Issues with e-book lending may loom large over the 2012 American Library Association Annual Conference in Anaheim, CA, but Rebecca Mackinnon’s opening keynote focused on another aspect of the digital revolution important to librarians: privacy.

MacKinnon, a former bureau chief for CNN in Beijing, Internet policy specialist, and author of the book Consent of the Networked (Basic Books) thanked librarians for their contributions to the “world of knowledge,” and began her talk with a dark example of the how the Internet has changed the world. After the fall of the Berlin Wall, she said, when East Germans were allowed to access the files their government had kept on them, many were stunned to learn that their neighbors and family members had informed on them. Decades later, in Egypt after the fall of Mubarak, when activists were able to access their government files the nature of such surveillance had changed.
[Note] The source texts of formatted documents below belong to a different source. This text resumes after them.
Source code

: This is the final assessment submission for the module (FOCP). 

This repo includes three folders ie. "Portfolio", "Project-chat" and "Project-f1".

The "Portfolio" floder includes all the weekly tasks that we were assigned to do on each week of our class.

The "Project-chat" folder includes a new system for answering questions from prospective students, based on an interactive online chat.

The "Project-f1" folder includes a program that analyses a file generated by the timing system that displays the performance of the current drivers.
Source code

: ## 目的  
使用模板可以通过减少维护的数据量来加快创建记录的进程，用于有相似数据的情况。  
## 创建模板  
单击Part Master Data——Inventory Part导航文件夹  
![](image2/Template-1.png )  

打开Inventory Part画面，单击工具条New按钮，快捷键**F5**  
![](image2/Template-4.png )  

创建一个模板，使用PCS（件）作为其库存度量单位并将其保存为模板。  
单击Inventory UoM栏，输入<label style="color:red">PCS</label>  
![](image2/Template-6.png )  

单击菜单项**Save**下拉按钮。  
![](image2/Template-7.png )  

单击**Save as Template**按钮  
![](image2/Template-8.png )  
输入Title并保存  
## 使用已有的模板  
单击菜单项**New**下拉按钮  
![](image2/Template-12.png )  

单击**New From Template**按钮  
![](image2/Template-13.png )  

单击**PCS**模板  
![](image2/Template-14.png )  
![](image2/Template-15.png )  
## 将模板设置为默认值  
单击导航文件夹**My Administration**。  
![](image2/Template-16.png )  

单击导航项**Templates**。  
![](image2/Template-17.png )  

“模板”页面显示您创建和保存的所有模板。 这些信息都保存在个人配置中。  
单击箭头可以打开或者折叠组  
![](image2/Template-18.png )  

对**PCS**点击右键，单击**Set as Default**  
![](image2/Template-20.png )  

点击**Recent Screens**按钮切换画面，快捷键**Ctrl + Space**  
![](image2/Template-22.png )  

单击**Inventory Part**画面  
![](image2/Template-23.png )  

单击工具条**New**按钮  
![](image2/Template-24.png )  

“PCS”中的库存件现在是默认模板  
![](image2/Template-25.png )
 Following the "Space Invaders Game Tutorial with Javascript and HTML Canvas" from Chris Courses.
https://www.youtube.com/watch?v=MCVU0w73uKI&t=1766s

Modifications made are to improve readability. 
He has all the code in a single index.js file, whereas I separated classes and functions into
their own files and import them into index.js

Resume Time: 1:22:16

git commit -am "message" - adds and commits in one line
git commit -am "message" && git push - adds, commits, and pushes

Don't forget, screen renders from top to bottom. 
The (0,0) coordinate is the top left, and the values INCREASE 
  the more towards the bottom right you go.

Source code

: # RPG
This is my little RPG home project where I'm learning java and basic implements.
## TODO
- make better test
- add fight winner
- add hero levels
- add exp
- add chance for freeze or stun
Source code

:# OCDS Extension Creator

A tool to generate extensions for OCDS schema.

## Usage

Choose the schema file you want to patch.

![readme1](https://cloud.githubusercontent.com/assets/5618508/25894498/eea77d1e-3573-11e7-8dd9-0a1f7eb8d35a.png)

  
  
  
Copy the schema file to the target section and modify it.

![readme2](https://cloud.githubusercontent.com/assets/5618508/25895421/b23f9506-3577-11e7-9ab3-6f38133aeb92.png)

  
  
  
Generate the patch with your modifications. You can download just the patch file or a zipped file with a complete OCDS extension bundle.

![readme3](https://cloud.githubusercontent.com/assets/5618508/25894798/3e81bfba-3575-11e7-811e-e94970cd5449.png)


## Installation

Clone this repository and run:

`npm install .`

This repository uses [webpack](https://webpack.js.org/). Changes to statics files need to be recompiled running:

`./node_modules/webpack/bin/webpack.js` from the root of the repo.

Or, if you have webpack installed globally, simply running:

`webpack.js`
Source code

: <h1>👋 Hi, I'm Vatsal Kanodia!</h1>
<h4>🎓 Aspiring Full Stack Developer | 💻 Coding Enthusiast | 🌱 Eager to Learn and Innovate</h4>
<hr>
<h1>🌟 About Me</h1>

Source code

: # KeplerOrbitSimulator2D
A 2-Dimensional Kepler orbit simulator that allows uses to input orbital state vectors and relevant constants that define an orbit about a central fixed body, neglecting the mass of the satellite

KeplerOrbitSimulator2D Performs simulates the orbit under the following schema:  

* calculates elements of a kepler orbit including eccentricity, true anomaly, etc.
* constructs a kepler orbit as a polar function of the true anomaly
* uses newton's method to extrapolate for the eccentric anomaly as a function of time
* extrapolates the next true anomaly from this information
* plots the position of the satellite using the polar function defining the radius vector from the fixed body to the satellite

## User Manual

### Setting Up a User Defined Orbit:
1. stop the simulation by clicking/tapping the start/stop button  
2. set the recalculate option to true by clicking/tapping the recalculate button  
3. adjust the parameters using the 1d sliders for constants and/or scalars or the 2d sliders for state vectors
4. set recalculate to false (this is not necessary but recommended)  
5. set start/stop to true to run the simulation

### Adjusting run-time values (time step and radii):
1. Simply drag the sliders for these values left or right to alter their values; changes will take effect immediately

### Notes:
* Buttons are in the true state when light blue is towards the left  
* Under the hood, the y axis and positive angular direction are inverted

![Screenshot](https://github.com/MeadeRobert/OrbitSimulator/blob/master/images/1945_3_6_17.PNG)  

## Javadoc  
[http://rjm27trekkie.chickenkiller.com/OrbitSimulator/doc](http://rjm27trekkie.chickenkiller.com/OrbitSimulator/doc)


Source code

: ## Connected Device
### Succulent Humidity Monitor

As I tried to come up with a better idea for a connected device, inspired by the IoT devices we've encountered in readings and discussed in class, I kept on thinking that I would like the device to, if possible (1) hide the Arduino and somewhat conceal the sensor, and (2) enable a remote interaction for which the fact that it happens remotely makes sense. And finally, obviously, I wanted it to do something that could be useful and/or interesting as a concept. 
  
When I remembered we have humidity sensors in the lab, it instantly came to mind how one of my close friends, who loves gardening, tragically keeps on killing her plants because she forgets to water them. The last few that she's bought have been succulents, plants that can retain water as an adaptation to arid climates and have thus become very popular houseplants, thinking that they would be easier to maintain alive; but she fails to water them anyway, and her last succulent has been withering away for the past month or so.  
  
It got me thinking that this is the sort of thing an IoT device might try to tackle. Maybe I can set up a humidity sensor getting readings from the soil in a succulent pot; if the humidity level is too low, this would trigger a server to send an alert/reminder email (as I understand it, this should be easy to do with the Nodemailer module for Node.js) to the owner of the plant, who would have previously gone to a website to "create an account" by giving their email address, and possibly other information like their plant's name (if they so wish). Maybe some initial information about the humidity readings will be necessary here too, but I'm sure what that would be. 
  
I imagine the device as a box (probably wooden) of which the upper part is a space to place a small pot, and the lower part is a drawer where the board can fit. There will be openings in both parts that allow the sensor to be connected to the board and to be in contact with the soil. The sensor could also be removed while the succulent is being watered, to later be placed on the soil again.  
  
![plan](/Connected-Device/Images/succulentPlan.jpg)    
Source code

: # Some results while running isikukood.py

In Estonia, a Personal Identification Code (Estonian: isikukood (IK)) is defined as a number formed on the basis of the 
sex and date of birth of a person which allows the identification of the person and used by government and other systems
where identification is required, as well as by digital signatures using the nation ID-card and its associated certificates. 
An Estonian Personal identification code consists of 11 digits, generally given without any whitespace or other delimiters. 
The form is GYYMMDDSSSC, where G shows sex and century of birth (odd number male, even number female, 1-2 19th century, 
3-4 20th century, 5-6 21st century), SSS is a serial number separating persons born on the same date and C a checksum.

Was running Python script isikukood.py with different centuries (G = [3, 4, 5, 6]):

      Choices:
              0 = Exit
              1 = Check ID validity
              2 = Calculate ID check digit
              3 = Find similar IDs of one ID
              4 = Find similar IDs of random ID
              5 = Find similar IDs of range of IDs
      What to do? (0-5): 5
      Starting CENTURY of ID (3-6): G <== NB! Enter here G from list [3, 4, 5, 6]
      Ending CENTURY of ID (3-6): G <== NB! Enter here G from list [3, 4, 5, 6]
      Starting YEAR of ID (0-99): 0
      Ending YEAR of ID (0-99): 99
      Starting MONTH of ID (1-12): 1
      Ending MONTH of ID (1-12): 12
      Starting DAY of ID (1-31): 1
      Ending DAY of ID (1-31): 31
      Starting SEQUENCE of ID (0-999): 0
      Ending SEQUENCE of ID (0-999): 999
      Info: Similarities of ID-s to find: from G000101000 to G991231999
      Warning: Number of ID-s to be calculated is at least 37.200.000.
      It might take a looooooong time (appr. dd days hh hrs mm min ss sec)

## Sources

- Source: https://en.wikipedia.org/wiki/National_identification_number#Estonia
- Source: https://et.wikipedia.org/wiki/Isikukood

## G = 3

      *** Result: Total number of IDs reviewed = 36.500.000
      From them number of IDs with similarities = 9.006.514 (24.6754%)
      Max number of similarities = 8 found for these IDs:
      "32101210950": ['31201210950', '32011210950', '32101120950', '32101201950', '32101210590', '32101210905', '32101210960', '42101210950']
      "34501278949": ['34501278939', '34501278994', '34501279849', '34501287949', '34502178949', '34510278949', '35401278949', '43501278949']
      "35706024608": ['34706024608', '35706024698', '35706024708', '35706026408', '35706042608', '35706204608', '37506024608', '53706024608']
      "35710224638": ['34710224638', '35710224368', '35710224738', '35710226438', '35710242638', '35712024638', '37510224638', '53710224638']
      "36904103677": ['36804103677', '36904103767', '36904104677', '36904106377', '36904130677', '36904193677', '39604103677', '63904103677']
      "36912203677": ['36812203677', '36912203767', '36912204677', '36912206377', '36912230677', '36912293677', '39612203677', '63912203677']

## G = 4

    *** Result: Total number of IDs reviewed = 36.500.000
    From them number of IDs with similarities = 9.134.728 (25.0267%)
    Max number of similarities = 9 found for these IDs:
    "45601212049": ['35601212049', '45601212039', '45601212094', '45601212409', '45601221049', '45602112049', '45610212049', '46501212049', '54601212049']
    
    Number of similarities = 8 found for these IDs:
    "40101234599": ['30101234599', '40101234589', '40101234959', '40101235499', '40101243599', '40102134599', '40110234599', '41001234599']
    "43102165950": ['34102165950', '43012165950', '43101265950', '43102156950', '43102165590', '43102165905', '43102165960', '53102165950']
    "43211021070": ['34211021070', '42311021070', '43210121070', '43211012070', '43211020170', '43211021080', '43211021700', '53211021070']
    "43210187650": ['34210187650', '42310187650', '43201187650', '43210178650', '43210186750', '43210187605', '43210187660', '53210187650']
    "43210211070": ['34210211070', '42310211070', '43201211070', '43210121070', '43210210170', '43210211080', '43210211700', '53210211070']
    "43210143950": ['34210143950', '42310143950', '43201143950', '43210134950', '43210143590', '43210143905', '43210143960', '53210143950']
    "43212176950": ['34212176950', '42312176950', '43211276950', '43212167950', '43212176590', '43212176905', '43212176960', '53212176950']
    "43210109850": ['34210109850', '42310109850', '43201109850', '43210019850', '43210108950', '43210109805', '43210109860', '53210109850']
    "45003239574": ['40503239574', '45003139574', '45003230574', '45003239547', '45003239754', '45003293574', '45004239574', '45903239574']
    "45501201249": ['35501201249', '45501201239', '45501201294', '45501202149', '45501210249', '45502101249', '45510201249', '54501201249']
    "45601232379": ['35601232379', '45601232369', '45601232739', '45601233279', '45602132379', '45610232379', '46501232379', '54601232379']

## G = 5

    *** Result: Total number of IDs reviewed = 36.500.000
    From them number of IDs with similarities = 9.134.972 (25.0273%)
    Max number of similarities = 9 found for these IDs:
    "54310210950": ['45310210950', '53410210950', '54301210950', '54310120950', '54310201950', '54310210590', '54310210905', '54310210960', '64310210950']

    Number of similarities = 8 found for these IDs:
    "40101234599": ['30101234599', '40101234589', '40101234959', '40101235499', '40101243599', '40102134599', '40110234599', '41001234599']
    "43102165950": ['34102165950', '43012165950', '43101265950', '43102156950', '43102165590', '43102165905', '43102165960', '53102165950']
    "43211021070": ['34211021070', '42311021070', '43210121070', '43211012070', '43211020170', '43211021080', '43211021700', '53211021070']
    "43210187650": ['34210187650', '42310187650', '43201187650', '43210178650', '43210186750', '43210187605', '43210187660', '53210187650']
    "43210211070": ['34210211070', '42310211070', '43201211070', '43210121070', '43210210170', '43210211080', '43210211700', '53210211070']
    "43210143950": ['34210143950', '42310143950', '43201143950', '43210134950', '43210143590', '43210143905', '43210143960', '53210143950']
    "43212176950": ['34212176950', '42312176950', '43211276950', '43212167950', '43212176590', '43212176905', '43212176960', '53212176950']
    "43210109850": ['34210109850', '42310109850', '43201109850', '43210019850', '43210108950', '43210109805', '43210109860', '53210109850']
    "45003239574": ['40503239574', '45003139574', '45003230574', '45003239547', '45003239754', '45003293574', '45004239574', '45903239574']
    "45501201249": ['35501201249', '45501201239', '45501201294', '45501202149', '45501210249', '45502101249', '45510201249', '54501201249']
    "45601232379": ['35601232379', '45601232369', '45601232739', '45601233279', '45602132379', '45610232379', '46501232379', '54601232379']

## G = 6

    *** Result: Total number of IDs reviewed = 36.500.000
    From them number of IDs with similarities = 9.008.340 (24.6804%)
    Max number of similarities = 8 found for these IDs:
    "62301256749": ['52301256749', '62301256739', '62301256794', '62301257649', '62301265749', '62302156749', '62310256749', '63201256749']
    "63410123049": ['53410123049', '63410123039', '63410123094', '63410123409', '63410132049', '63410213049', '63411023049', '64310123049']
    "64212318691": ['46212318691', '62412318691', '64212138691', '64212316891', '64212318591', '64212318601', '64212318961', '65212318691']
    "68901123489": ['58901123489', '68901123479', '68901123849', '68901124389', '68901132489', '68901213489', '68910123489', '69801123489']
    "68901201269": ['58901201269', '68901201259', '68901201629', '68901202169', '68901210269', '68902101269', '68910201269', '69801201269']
“They found reams and reams of e-mail exchanges,” MacKinnon said, “cell phone text messages, Skype conversations they thought had been secure, information that had been uploaded and downloaded on computers that had been captured by Internet Service Providers and transferred to the secret police.” And, activists also found a contract with a British company to assist the Mubarak government in this kind of tracking. “The point is, should, or can, technology be apolitical?” MacKinnon said, and what responsibility do technologists and technology companies have to understand the “political implications” of what they do. “The relationship between citizens and government is increasingly mediated through the Internet,” she explained, “so how do we ensure this layer of technology we depend upon for our business, our education, our love lives, and our political lives, remains neutral?”

For all the talk of the positive aspects the Internet has brought, for example, "the Facebook Revolution" and the Arab Spring, MacKinnon spoke of the disturbing way our Internet world is developing, not only in nation’s facing revolutions, but in the U.S. as well, from warrantless wiretapping to the rise of companies like Facebook, Google, Microsoft and Apple, which Mackinnon calls the “sovereigns of cyberspace,” for the way they collect vast amounts of private data without any kind of protections, whether from the potential for government to monitor behavior to censorship issues, from the shutting down of Facebook pages, for example, or in the way Apple has near total control over what apps can be sold in its app store.

In pointing out the complexity of the issue, MacKinnon referenced Wikileaks and how, under pressure from the U.S. government Amazon, which had hosted Wikileaks, simply cut the site off after its release of diplomatic cables. However one feels about WIkileaks, she said, that is a troubling sign. “When controversial speech can be taken offline through pressures on private intermediaries without any kind of due process,” MacKinnon said, “That is something we need to be concerned about.”

She also referenced troubling legislative efforts, including one that recently found librarians and publishers on different sides: SOPA (The Stop Online Piracy Act.) MacKinnon said she was not one to say there should be no copyright, but she assailed SOPA, because it would have made Internet networks and other related services responsible for monitoring activities of its users for potentially infringing behavior, lest they be prosecuted. That, she said, would cause private networks to “pre-censor” or otherwise filter their networks. She recalled that in China, the largest network would not let her even upload and publish an article about a popular dissident there, and recalled how,m in 2009, she attended a ceremony where Internet Chinese Internet companies were rewarded for their vigilance in policing their networks. She said laws like SOPA in the U.S. were dangerous.

In closing, MacKinnon urged librarians to be vigilant, andkeep fighting for their core values. She said there was cause for optimism, such as transparency reports about takedown requests published by Google, but said there was still a long way to go. She likened the need for a privacy protection movement to the environmental movement, saying we are just past “earth day in 1970” in terms of where the privacy movement is.